La vida crónica no es un espejo que devuelve en clave deformada una realidad por venir; es en verdad la realidad misma que toca a una puerta que desaparece
La vida crónica no es un espejo que devuelve en clave deformada una realidad por venir; es en verdad la realidad misma que toca a una puerta que desaparece, que no se deja abrir con ninguna de las llaves que tenemos en el bolsillo. Sin darme cuenta, la obra acaba hablándome de mí mismo, de los espectadores. Vuelvo al programa y releo la sinopsis. El hecho de que siempre necesitemos un guía que nos ayude a leer el mundo me recuerda que la verdadera muerte es esa fractura que nos ciega, que no nos permite comprender desde el fondo, desde las esencias. En realidad, estamos al tanto de todo, siempre sabemos, pero preferimos que otro nos explique, nos conduzca, nos ilustre.

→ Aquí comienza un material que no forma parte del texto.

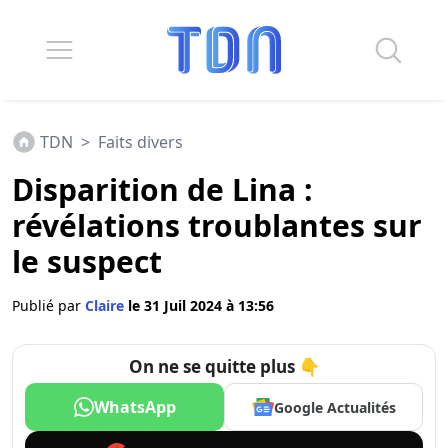
TDN
>
Faits divers
Disparition de Lina :
révélations troublantes sur
le suspect
Publié par
Claire
le 31 Juil 2024 à 13:56
On ne se quitte plus 👇
WhatsApp
Google Actualités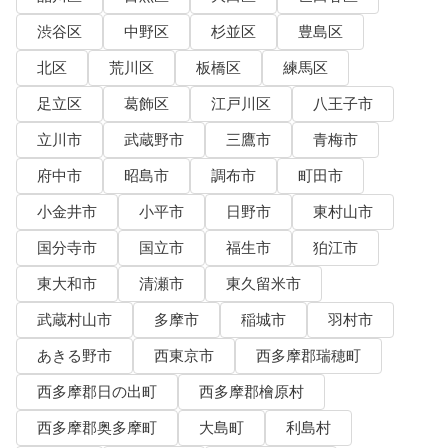
渋谷区
中野区
杉並区
豊島区
北区
荒川区
板橋区
練馬区
足立区
葛飾区
江戸川区
八王子市
立川市
武蔵野市
三鷹市
青梅市
府中市
昭島市
調布市
町田市
小金井市
小平市
日野市
東村山市
国分寺市
国立市
福生市
狛江市
東大和市
清瀬市
東久留米市
武蔵村山市
多摩市
稲城市
羽村市
あきる野市
西東京市
西多摩郡瑞穂町
西多摩郡日の出町
西多摩郡檜原村
西多摩郡奥多摩町
大島町
利島村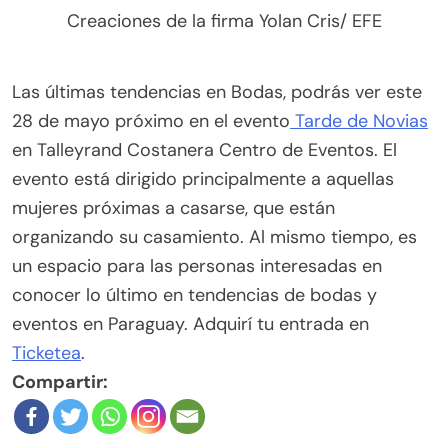
Creaciones de la firma Yolan Cris/ EFE
Las últimas tendencias en Bodas, podrás ver este
28 de mayo próximo en el evento
Tarde de Novias
en Talleyrand Costanera Centro de Eventos. El
evento está dirigido principalmente a aquellas
mujeres próximas a casarse, que están
organizando su casamiento. Al mismo tiempo, es
un espacio para las personas interesadas en
conocer lo último en tendencias de bodas y
eventos en Paraguay. Adquirí tu entrada en
Ticketea
.
Compartir: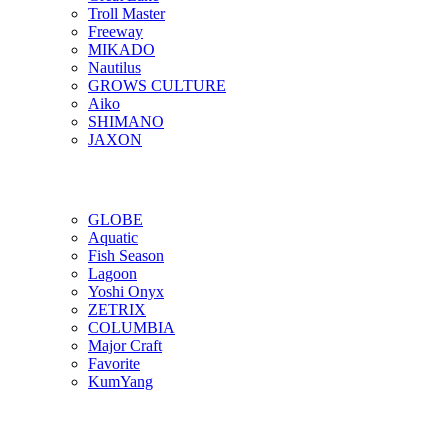
Troll Master
Freeway
MIKADO
Nautilus
GROWS CULTURE
Aiko
SHIMANO
JAXON
GLOBE
Aquatic
Fish Season
Lagoon
Yoshi Onyx
ZETRIX
COLUMBIA
Major Craft
Favorite
KumYang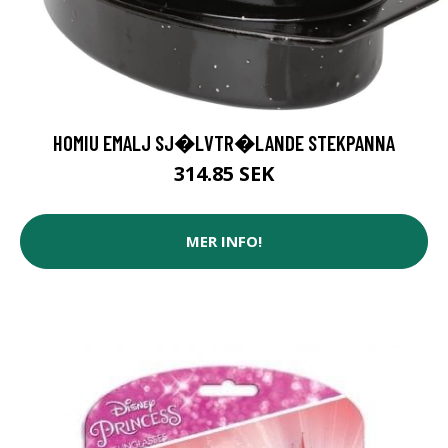
HOMIU EMALJ SJ�LVTR�LANDE STEKPANNA
314.85 SEK
MER INFO!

Las diez líneas que el director ubica a la cabeza del programa de mano son apenas un estímulo para sostener la atención del espectador, para obligarlo a desentrañar. Un joven llega desde la América Latina a un territorio devastado por la guerra, anda buscando a su padre.

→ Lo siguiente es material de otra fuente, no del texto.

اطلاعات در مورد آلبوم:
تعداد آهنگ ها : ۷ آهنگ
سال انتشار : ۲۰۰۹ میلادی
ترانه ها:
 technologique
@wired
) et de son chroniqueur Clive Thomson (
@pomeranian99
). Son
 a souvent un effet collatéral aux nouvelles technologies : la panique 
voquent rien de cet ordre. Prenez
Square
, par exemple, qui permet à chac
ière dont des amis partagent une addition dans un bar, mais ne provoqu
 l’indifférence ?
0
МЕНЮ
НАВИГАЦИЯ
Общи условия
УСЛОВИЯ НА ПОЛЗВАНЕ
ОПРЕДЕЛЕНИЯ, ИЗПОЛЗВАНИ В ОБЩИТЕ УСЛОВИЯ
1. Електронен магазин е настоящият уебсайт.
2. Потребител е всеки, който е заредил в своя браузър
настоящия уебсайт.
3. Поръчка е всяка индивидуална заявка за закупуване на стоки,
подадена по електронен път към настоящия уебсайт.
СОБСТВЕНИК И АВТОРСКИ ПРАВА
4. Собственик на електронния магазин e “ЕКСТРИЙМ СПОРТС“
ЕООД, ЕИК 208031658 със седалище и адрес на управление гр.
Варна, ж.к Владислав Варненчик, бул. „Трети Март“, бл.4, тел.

Sin embargo, el escenario no propone un lugar en ruinas; la verdadera devastación está al interior de los personajes. La mujer ama de casa abre su boca y se cuelga a sí misma de uno de los ganchos de carnicero. Los otros también podrían hacerlo, pero no es necesario, lucen muertos vivientes que se devoran a sí mismos. No sé por qué pienso en los videojuegos de zombis y en Edipo, ciego antes de nacer, sometido a una contienda interior.

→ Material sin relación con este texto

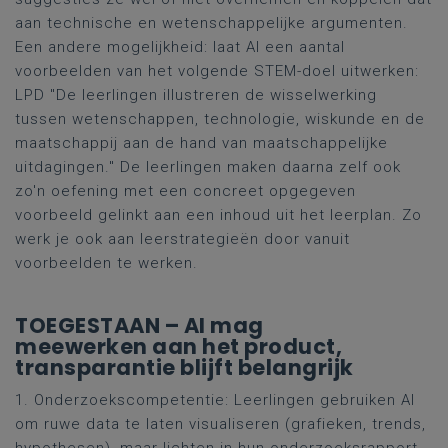
aan technische en wetenschappelijke argumenten.
Een andere mogelijkheid: laat AI een aantal
voorbeelden van het volgende STEM-doel uitwerken:
LPD "De leerlingen illustreren de wisselwerking
tussen wetenschappen, technologie, wiskunde en de
maatschappij aan de hand van maatschappelijke
uitdagingen." De leerlingen maken daarna zelf ook
zo'n oefening met een concreet opgegeven
voorbeeld gelinkt aan een inhoud uit het leerplan. Zo
werk je ook aan leerstrategieën door vanuit
voorbeelden te werken.
TOEGESTAAN – AI mag
meewerken aan het product,
transparantie blijft belangrijk
1. Onderzoekscompetentie: Leerlingen gebruiken AI
om ruwe data te laten visualiseren (grafieken, trends,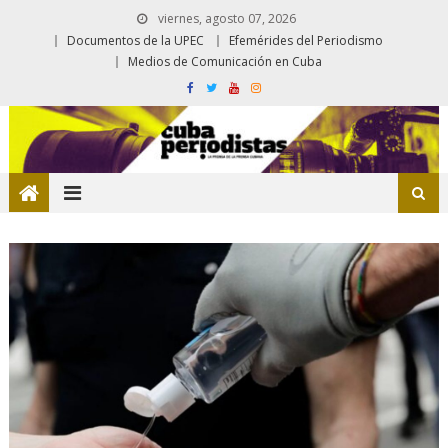
viernes, agosto 07, 2026
Documentos de la UPEC
Efemérides del Periodismo
Medios de Comunicación en Cuba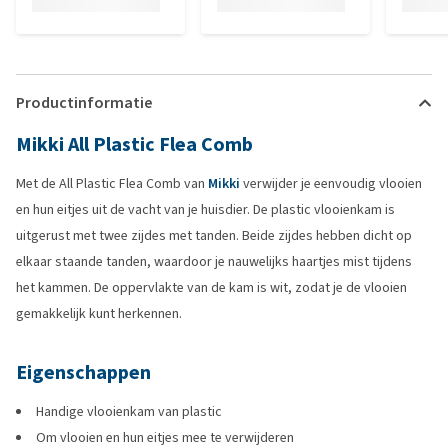
Productinformatie
Mikki All Plastic Flea Comb
Met de All Plastic Flea Comb van
Mikki
verwijder je eenvoudig vlooien
en hun eitjes uit de vacht van je huisdier. De plastic vlooienkam is
uitgerust met twee zijdes met tanden. Beide zijdes hebben dicht op
elkaar staande tanden, waardoor je nauwelijks haartjes mist tijdens
het kammen. De oppervlakte van de kam is wit, zodat je de vlooien
gemakkelijk kunt herkennen.
Eigenschappen
Handige vlooienkam van plastic
Om vlooien en hun eitjes mee te verwijderen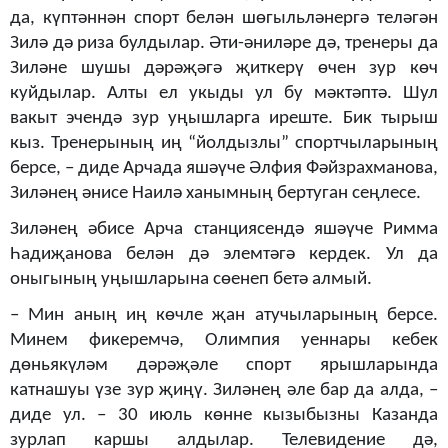
да, күптәннән спорт белән шөгыльләнергә теләгән
Зилә дә риза булдылар. Әти-әниләре дә, тренеры да
Зиләне шушы дәрәҗәгә җиткерү өчен зур көч
куйдылар. Алты ел укыды ул бу мәктәптә. Шул
вакыт эчендә зур уңышларга иреште. Бик тырыш
кыз. Тренерының иң “йолдызлы” спортчыларының
берсе, – диде Арчада яшәүче Әлфия Фәйзрахманова,
Зиләнең әнисе Наилә ханымның бертуган сеңлесе.
Зиләнең әбисе Арча станциясендә яшәүче Римма
Һадиҗанова белән дә элемтәгә кердек. Ул да
оныгының уңышларына сөенеп бетә алмый.
– Мин аның иң көчле җан атучыларының берсе.
Минем фикеремчә, Олимпия уеннары кебек
дөньякүләм дәрәҗәле спорт ярышларында
катнашуы үзе зур җиңү. Зиләнең әле бар да алда, –
диде ул. – 30 июль көнне кызыбызны Казанда
зурлап каршы алдылар. Телевидение дә,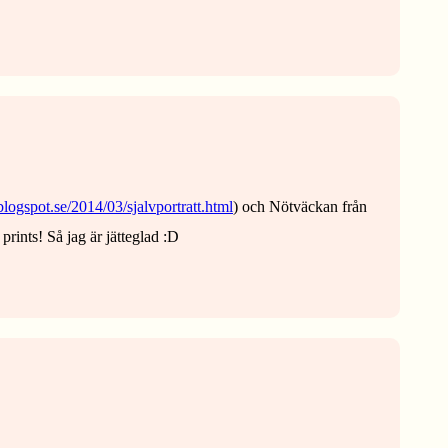
t.blogspot.se/2014/03/sjalvportratt.html
) och Nötväckan från
 prints! Så jag är jätteglad :D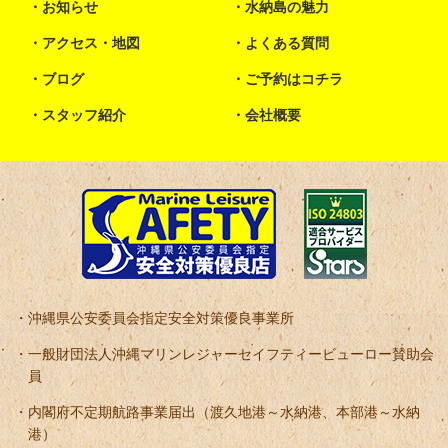
お知らせ
水納島の魅力
アクセス・地図
よくある質問
ブログ
ご予約はコチラ
スタッフ紹介
会社概要
沖縄県公安委員会指定安全対策優良事業所
一般財団法人沖縄マリンレジャーセイフティービューロー賛助会
員
内閣府不定期航路事業届出（渡久地港～水納港、本部港～水納
港）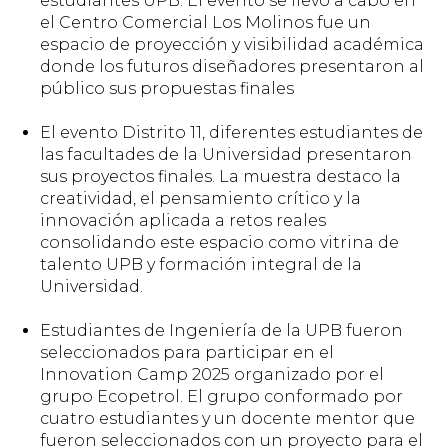
estudiantes UPB. El evento se llevo a cabo en
el Centro Comercial Los Molinos fue un
espacio de proyección y visibilidad académica
donde los futuros diseñadores presentaron al
público sus propuestas finales
El evento Distrito 11, diferentes estudiantes de
las facultades de la Universidad presentaron
sus proyectos finales. La muestra destaco la
creatividad, el pensamiento crítico y la
innovación aplicada a retos reales
consolidando este espacio como vitrina de
talento UPB y formación integral de la
Universidad.
Estudiantes de Ingeniería de la UPB fueron
seleccionados para participar en el
Innovation Camp 2025 organizado por el
grupo Ecopetrol. El grupo conformado por
cuatro estudiantes y un docente mentor que
fueron seleccionados con un proyecto para el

La guerra perpetua que enfrenta a unos hombres con otros es acaso el reflejo de otra batalla más terrible, aquella que nos lleva a tratar de entender por qué vivimos y por qué morimos. Adán y Eva expulsados del Paraíso son, quizás, metáfora de esa humanidad que ha perdido su vínculo profundo con la energía de la vida y que ve en la llegada de la muerte el final. Las religiones intentan recomponer esa ruptura hablando de trascendencia. Los rituales funerarios intentan hacer comprender a los sobrevivientes las reglas del juego. Los antiguos escandinavos lo resolvían de modo simple. A los siete días del fallecimiento, se emborrachaban con cerveza. La libación ritual propiciaba el tránsito de la tristeza a la alegría y cerraba el duelo. Al día siguiente, se podían repartir los bienes del difunto entre los herederos. Como una enfermedad, la vida acaba por contagiar a todos por volverse crónica. Como nos lo recuerda Leonard Cohen en la voz de los actores de esta obra: “Everybody knows, everybody knows / That’s how it goes / Everybody knows”.